Children’s noses are better equipped to block out COVID UQ, researchers find
The Sector > COVID-19 > Children’s noses are better equipped to block out COVID UQ, researchers find

Children’s noses are better equipped to block out COVID UQ, researchers find

by Freya Lucas

August 12, 2022

The lining of children’s noses are better at inhibiting SARS-CoV-2 infections than adult noses, new research led by the University of Queensland (UQ) has found. 


“Children have a lower COVID-19 infection rate and milder symptoms than adults, but the reasons for this have been unknown,” Dr Kirsty Short said.


“We’ve shown the lining of children’s noses has a more pro-inflammatory response to the ancestral SARS-CoV-2 than adult noses,” she continued.


“But we found it’s a different ball game when it comes to the Omicron variant.”


The research team exposed the samples of nasal lining cells from 23 healthy children and 15 healthy adults to SARS-CoV-2.The results showed the virus replicated less efficiently in the children’s nasal cells, as well as a heightened antiviral response.


Dr Short said there were a number of theories as to why, including the idea that children are more predisposed to fighting off germs during childhood, given their close proximity to one another, and their emerging understanding of hygiene practices. 


“It’s also possible that increased exposure to these threats in childhood ‘trains’ the nasal lining in children to mount a stronger pro-inflammatory response,” she added.


“Or alternatively, metabolic differences between children and adults could alter how virus-fighting genes express themselves.”

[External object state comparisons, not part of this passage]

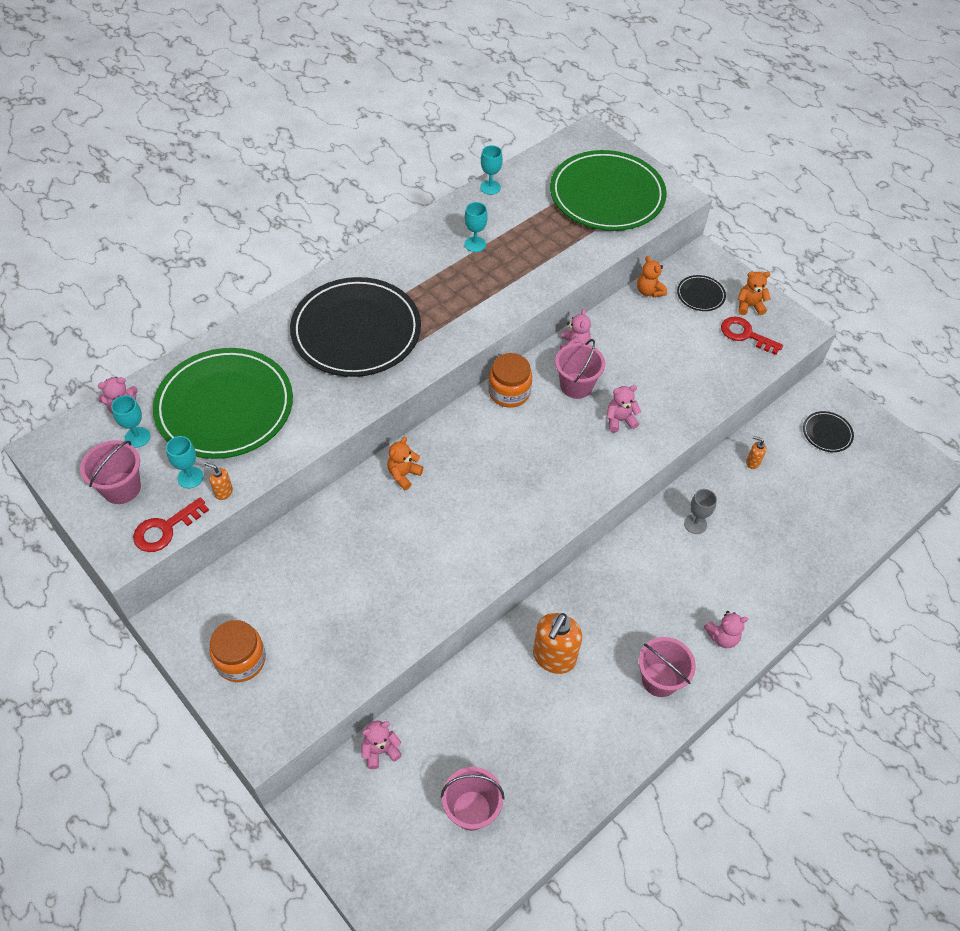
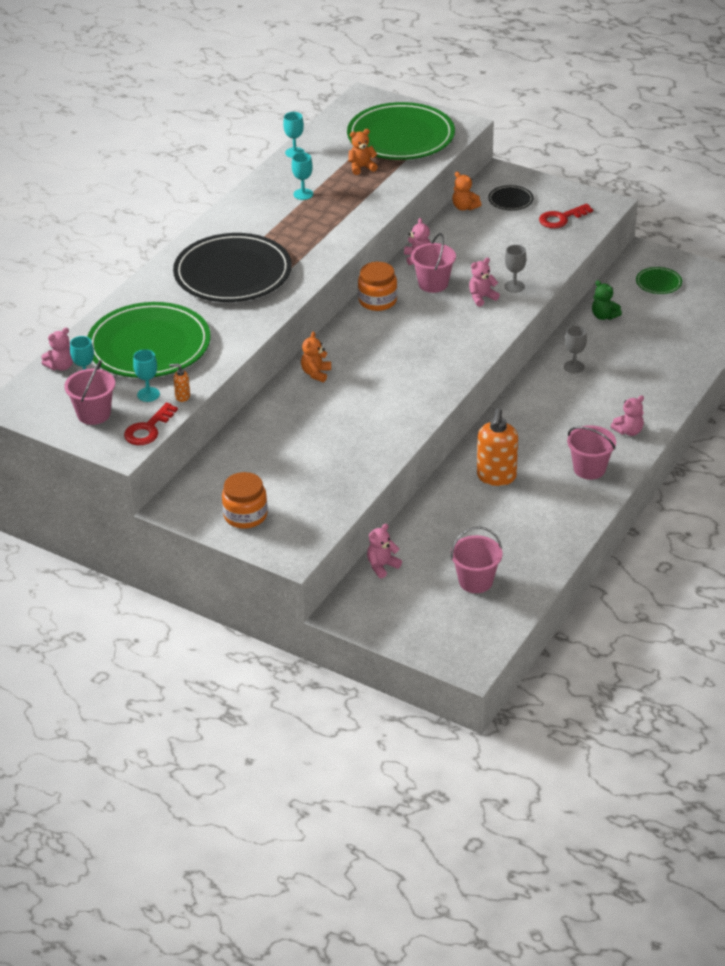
camera: 15 degrees left, 15 degrees down
red key [721,316,783,355] -> red key turned 45 degrees counterclockwise [539,204,593,228]
orange teddy bear [738,272,771,315] -> orange teddy bear moved to [348,129,378,175]
orange soap dispenser [746,436,767,469] -> green teddy bear [592,280,622,320]
black plate [803,411,854,452] -> green plate [636,267,682,294]
none -> grey goblet [504,245,526,293]

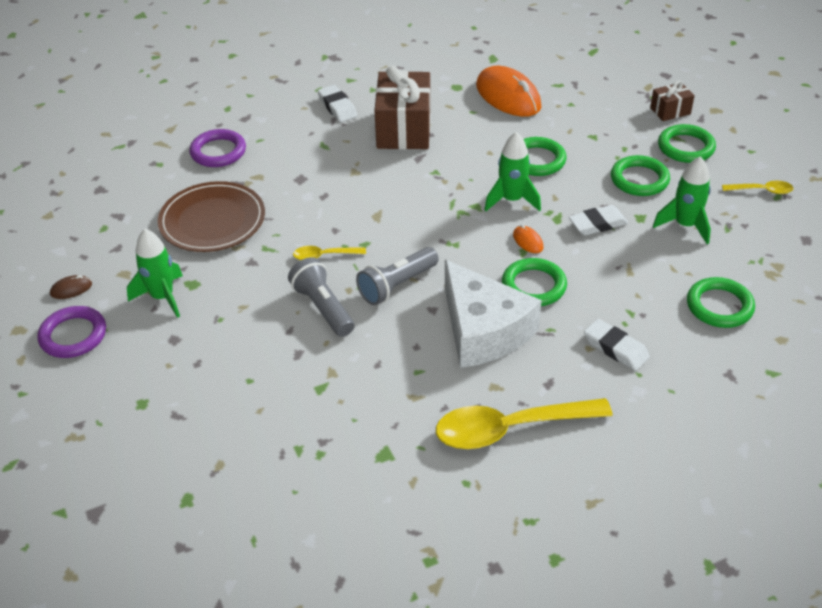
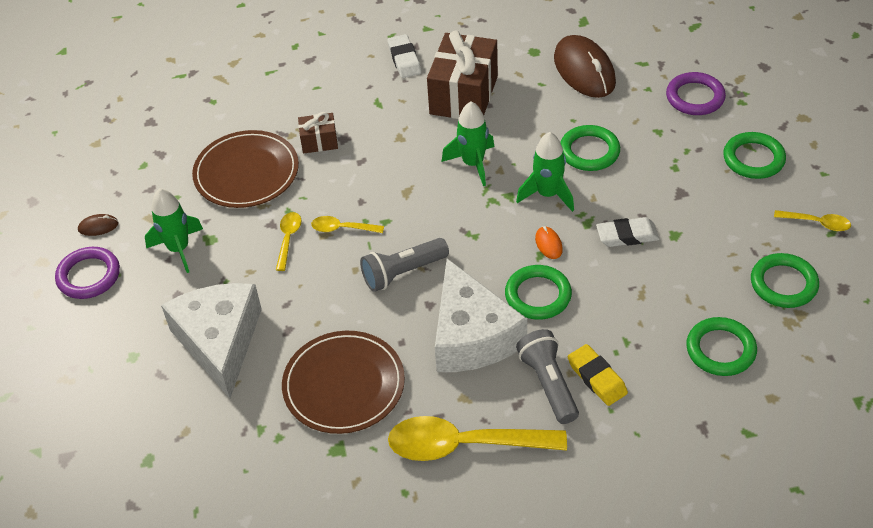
camera: 15 degrees right, 5 degrees up
purple ring [189,129,246,167] -> purple ring moved to [666,72,726,115]
grey flashlight [288,257,354,337] -> grey flashlight moved to [516,329,579,424]
orange mouse [476,66,542,117] -> brown mouse [554,35,616,98]
white eraser [584,319,650,371] -> yellow eraser [568,344,628,406]
green ring [611,155,670,196] -> green ring moved to [751,253,819,308]
brown gift [650,80,695,121] -> brown gift moved to [298,112,338,153]
green rocket [653,157,711,244] -> green rocket moved to [442,101,494,186]
none -> white cheese [161,283,262,398]
none -> yellow spoon [276,212,302,271]
none -> brown plate [282,331,405,434]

The Delta variant of COVID-19, she continued, was “significantly less likely” to replicate in the nasal cells of children compared to adults, but the trend was markedly less pronounced in the case of Omicron.


“Taken together, it shows children’s nasal lining supports lower infection and replication of ancestral SARS-CoV-2, but this may be changing as the virus evolves,” Dr Short said.


“Future clinical studies will be needed to validate these preliminary findings in a larger population and to determine the role of other factors, such as antibodies in protecting children from SARS-CoV-2 infection.”


The research has been published in PLOS Biology.